But Jiang said oil prices at $95-$100 a barrel are largely acceptable to both producing and consuming nations.

Profit gains at PetroChina's strong upstream profile offset losses in its refining units.

"Oil prices are already high, and should not gain much further in the near term if there is no serious new crisis in the Middle East and North Africa... and oil prices should fall after the crisis," Jiang told reporters on the sidelines of China's annual parliamentary session.

He said PetroChina's oil production to inch up by 2 million tonnes and natural gas to rise by 5 to 10 percent from 2010.

Jiang also said the company was looking at unconventional gas assets and oil sands assets in North America.

He said PetroChina, the world's second-most valuable energy company, could sign new supply deals for liquefied natural gas this year. He did not elaborate.

Jiang, who is also head of PetroChina's parent, China National Petroleum Corp (CNPC), said CNPC will produce a record of more than 2 million barrels per day (bpd) of oil equivalent from overseas fields it operates in 2011.

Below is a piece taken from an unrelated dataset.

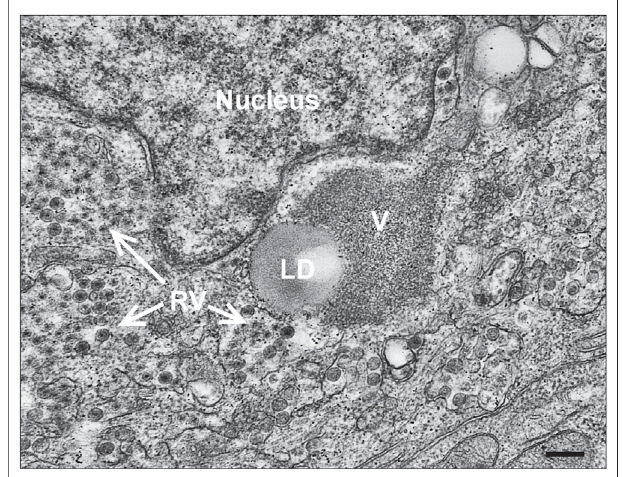
FIGURE 5 | Viroplasm/lipid droplets form in RV-infected HIEs. Electron micrograph of an infected cell within an enteroid. RV particles adjacent to a lipid droplet (LD) and viroplasm (V) are shown (bar = 250 nm). [From Saxena et al., 2016 (Saxena et al., 2016)].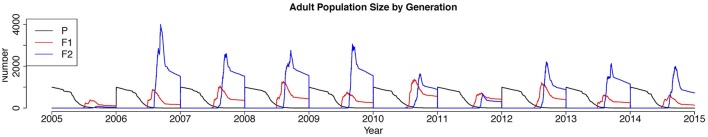
Model predictions of adult population size for Wenatchee, WA. P represented parental overwintered adults, which was initialized as 1,000 for each year and for each simulation run.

That would be 15 percent more than the 1.73 million bpd of oil equivalent in 2010, when production grew nearly 14 percent from a year earlier.

CNPC would be entitled to more than 1 million bpd, or half of the 2011 production under product sharing contracts, Jiang said.

He said CNPC was incurring losses from gas imports from Turkmenistan due to low domestic prices.

"Relevant government departments are reviewing this issue, I believe (CNPC) would not, and should not, undertake all losses."

China and Turkmenistan have targeted 17 billion cubic metres of gas supplies in 2011, up from some 4 bcm last year.

Jiang warned that was a tough goal even though he expected at least 15 bcm of gas will be shipped to China this year.

CNPC runs most of its key businesses via listed PetroChina and keeps many foreign operations in its own hand, especially in politically sensitive and unstable regions.